The other day I read about David Hawkins’ system for determining the level of consciousness. Hawkins was, as far as I know, the first to suggest using a range of states of consciousness on a scale from 0 to 1,000. He also tried to determine what actions of ours can help us to rise on this scale, dividing them into Vital, Very Important, Important and Alternative. And so, according to Hawkins, yoga and sports are just Important, while vocal classes (voice development) are Vital.
This led me to remember my vocal teacher – now deceased – Oleg Yermolayev-Tomskiy (hereinafter referred to as OY). OY himself, however, said that he did not teach vocals, but rather – proper breathing, via the vocal lessons. Even his book, which you can find on the Internet in Russian, is called “Correct Breathing”.
In this book he declares his position:
Not everyone can sing like Pavarotti. But everyone can (and should) sing well.
Actually, only such a teacher as this could have agreed to give me classes, as I am a person without a very good ear for music and with no good voice either.
OY himself was trained in the now-forgotten school of Leo Kofler. Kofler, an American opera singer of the 19th century, lost his voice, and after many unsuccessful attempts to restore it in his homeland, he went to India. There, having got acquainted with yogic vocal techniques, he was able to restore his voice. Returning to America, he did not continue his career of an opera singer, but opened a school, where he helped other opera singers restore their voices.
In the opera, singers are forced to hit very high notes, and loss of voice due to overload is not rare.
One of Kofler’s pupils (in the beginning of the 20th century) was a Russian opera singer. She subsequently brought this school to Russia. OY learned from her trainee, and was probably the last representative of this school – in any case, I did not find any mention of it on the Internet.

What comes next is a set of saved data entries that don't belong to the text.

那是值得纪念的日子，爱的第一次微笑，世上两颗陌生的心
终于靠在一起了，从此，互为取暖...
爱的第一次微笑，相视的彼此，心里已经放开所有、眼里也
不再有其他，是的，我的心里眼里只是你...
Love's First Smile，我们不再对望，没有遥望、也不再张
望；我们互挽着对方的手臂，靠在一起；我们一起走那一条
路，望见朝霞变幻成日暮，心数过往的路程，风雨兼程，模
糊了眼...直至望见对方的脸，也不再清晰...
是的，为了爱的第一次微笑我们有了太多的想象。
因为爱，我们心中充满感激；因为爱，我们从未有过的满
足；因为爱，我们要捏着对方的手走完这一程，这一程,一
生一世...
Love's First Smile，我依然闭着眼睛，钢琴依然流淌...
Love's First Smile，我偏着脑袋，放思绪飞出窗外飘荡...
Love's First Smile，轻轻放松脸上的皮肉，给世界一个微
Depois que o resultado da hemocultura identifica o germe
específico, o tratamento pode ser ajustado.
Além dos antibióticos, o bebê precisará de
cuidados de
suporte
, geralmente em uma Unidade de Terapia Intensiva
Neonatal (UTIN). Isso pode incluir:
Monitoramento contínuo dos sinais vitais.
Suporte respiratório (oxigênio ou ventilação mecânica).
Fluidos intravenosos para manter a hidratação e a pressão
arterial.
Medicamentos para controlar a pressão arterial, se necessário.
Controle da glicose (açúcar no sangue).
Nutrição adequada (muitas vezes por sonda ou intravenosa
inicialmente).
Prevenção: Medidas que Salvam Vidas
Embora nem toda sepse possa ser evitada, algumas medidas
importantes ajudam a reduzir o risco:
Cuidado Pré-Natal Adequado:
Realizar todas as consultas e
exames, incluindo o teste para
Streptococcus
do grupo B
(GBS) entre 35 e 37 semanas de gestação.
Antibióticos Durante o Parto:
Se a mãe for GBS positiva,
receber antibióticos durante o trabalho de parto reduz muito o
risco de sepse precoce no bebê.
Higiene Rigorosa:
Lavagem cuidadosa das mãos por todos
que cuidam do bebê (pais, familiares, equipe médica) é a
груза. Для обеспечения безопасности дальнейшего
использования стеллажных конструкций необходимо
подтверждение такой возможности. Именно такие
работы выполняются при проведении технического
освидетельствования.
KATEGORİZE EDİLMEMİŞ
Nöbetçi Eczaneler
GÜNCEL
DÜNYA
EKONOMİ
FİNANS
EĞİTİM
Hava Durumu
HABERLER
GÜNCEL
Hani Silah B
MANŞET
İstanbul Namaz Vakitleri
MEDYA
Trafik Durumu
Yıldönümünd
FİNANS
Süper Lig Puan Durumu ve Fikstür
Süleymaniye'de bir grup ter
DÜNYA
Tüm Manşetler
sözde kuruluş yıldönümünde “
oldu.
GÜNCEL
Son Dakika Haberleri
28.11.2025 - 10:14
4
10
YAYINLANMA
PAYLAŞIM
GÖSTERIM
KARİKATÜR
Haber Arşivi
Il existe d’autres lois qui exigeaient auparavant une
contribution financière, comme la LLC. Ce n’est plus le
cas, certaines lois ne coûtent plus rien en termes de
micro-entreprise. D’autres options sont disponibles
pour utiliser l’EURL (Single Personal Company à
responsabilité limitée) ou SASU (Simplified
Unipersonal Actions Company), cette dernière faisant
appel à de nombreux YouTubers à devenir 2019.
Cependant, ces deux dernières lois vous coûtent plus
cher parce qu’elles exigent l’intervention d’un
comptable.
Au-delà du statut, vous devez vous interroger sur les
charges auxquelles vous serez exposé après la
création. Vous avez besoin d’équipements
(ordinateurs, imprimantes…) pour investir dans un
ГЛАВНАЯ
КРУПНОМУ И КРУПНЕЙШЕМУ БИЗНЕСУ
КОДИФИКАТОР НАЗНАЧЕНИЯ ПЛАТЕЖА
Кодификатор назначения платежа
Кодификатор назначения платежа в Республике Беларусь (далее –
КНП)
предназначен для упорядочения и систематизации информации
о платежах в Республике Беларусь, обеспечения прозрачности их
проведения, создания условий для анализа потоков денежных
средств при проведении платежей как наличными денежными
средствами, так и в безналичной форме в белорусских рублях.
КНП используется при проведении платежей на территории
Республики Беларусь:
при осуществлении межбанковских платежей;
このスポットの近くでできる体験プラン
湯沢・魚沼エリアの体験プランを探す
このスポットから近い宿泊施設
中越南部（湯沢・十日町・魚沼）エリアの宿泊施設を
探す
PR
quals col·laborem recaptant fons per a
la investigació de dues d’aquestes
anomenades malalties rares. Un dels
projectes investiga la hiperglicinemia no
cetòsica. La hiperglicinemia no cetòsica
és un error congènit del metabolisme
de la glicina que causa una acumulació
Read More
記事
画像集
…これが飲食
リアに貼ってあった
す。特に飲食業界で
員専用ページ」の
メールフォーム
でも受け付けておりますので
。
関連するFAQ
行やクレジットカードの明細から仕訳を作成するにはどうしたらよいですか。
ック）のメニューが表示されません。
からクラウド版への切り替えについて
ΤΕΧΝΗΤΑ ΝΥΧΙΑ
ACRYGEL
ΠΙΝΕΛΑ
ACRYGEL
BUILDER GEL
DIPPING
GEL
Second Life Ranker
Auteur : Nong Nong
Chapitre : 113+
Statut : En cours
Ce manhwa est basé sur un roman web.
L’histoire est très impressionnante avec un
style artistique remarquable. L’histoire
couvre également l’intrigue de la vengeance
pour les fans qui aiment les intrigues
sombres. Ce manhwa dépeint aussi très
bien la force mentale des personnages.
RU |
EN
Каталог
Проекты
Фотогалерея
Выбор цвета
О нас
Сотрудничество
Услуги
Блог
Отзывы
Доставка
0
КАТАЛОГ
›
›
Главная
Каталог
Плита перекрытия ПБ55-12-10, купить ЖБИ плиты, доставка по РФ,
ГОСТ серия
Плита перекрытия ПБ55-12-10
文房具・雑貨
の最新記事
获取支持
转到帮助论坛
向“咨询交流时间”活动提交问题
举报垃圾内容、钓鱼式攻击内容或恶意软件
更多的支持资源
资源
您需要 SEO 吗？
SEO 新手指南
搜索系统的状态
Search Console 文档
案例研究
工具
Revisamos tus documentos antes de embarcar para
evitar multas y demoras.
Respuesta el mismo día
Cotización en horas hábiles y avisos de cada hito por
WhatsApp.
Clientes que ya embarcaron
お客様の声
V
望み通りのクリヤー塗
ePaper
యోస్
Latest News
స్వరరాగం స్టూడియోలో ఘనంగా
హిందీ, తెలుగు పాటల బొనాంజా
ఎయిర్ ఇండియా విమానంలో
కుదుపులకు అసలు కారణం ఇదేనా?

The first thing OY did was to stop me breathing in with my mouth. He was a big supporter of inhaling with the nose. Most opera singers breathe in with their mouths, simply because this way they can breathe in more air, but in OY’s lessons the yogic roots of the school certainly peeked through (although he never practiced yoga himself and was far from it in general). “Breathing with the mouth is as unnatural as eating with the nose” – he always propagated this yogic principle.
After this, he disaccustomed me from nasal singing. And began to help me develop the vibrato and resonance – the basis of proper singing, and the basis of any spiritual singing, whether it be mantras in Hinduism / Buddhism or Gregorian chants in Christianity. By the way, it was from these chants that opera and the academic vocals originated.
Strictly speaking, some resonance is always present in any form of speech, but is expressed at a minimum. In pop vocals resonance is much less pronounced than in academic vocals, and vibrato is practically absent.
OY’s school, although initially operatic, was not a school of Italian bel canto. In bel canto, the emphasis is on the work of the diaphragm – this allows one to hit higher notes without straining one’s throat. This brings with it a flaw, which is that this practice makes the singers’ voice timbres more alike – and that is why the timbres of Italian tenors (here “Italian” is not the nationality of the tenor, but the manner of sound production) are quite similar. To my ears they are all a little unnatural, as though they are shiny. The timbres of tenors who do not use the Italian technique (for example, last century Russian singers Lemeshev and Kozlovsky) are completely different, more natural and diverse.
Gradually, my voice began to sound different. I felt what a pleasure it was to sing with vibrato and resonance. It is not necessarily something complicated; with the right sound extraction even the most usual exercises are pleasurable.
Much later, at a Yoga festival, I heard how Russian adepts of yoga sing their mantras. The leader had a nasal voice with no hints of vibrato. I could not restrain the thought that a mantra performed in this manner would most likely give the opposite effect to the desired one.
Today, in any more or less large city, one may find good vocal teachers – it does not matter which vocal school they belong to. It’s simply a matter of our desire.